(Stored data entries)
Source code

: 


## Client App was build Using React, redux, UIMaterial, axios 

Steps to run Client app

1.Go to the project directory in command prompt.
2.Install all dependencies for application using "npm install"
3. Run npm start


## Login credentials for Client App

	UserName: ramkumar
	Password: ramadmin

EXERCISE DETAILS:
Set down every record above exactly as given.

THE ANSWER:
Source code

: 


## Client App was build Using React, redux, UIMaterial, axios 

Steps to run Client app

1.Go to the project directory in command prompt.
2.Install all dependencies for application using "npm install"
3. Run npm start


## Login credentials for Client App

	UserName: ramkumar
	Password: ramadmin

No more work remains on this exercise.